“The recovery in GST e-way bills, electricity, petrol and diesel in September 2020 provides a meaningful signal of a broader economic revival,” said Aditi Nayar, principal economist at ICRA, adding, “The improvement in some of the other indicators, such as auto output, reflects a combination of pent-up demand, healthy rural sentiment, and inventory build-up, ahead of the upcoming festive season.”
However, the agency cautioned that the sustainability of the upturn may not be universal as the momentum could subside beyond the festive season.
Generation of GST e-way bills, an indicator of inter and intra state movement of goods and services, grew 9.6% annually in September in comparison to a 3.5% contraction in August, ICRA said in a note on Tuesday.
Electricity generation also sported a turnaround to 4.2% year-on-year growth in September against a 3.3% contraction in the previous month, reflecting broader recovery and a favourable base effect, it said.
Similarly, aggregate auto production recorded an expansion of 11.7% in September, after a sustained annual contraction for the previous 22 months, the note said.
However, the situation at the retail level was less positive with vehicle registrations remaining below pre-Covid levels for that month across most auto segments, it added.
One outlier showing a sharp year-on-year increase of 31.6% in September was output from Coal India Ltd (CIL), ICRA said. This was attributed to a favourable base effect as output dropped to -23.5% last year due to heavy rains, it said.

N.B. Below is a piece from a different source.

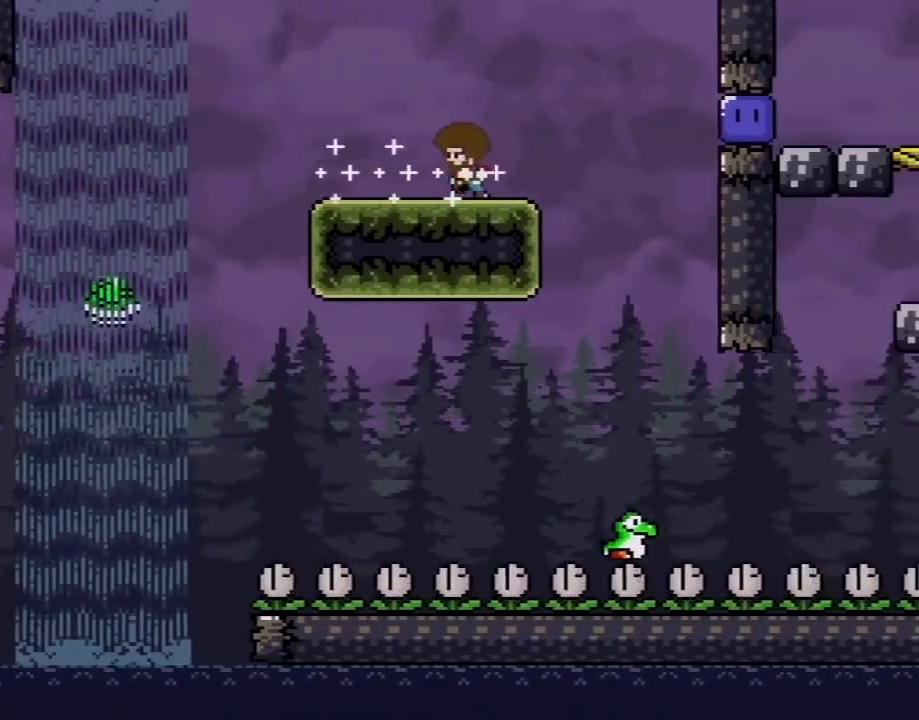
{"buttons": ["Y"], "events": [[133, "DPAD_LEFT", "up"], [217, "DPAD_RIGHT", "down"], [317, "DPAD_RIGHT", "up"]]}
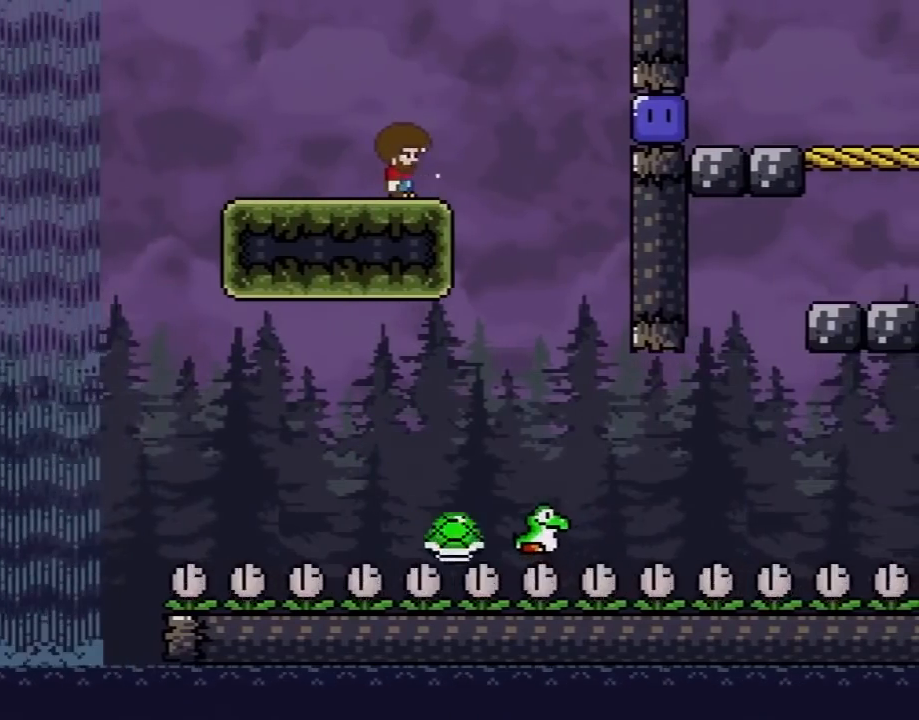
{"buttons": ["X"], "events": [[250, "Y", "up"], [350, "X", "down"]]}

“This trend may persist in the coming one-to-two months, before settling at more sedate levels after the festive season is over. Sharp favourable base effects have contributed to the high performance of some outliers, such as the output of Coal India Limited (CIL), which are likely to be unsustainable,” Nayar said.
Further, ICRA remained cautious of improvements in non-oil merchandise exports in light of fresh waves of Covid-19 emerging in many trading partners.
While forecasting India’s GDP contraction to narrow to 11-12.5% in the second quarter of the fiscal, ICRA said it was awaiting signs of durability in the nascent upturn of September.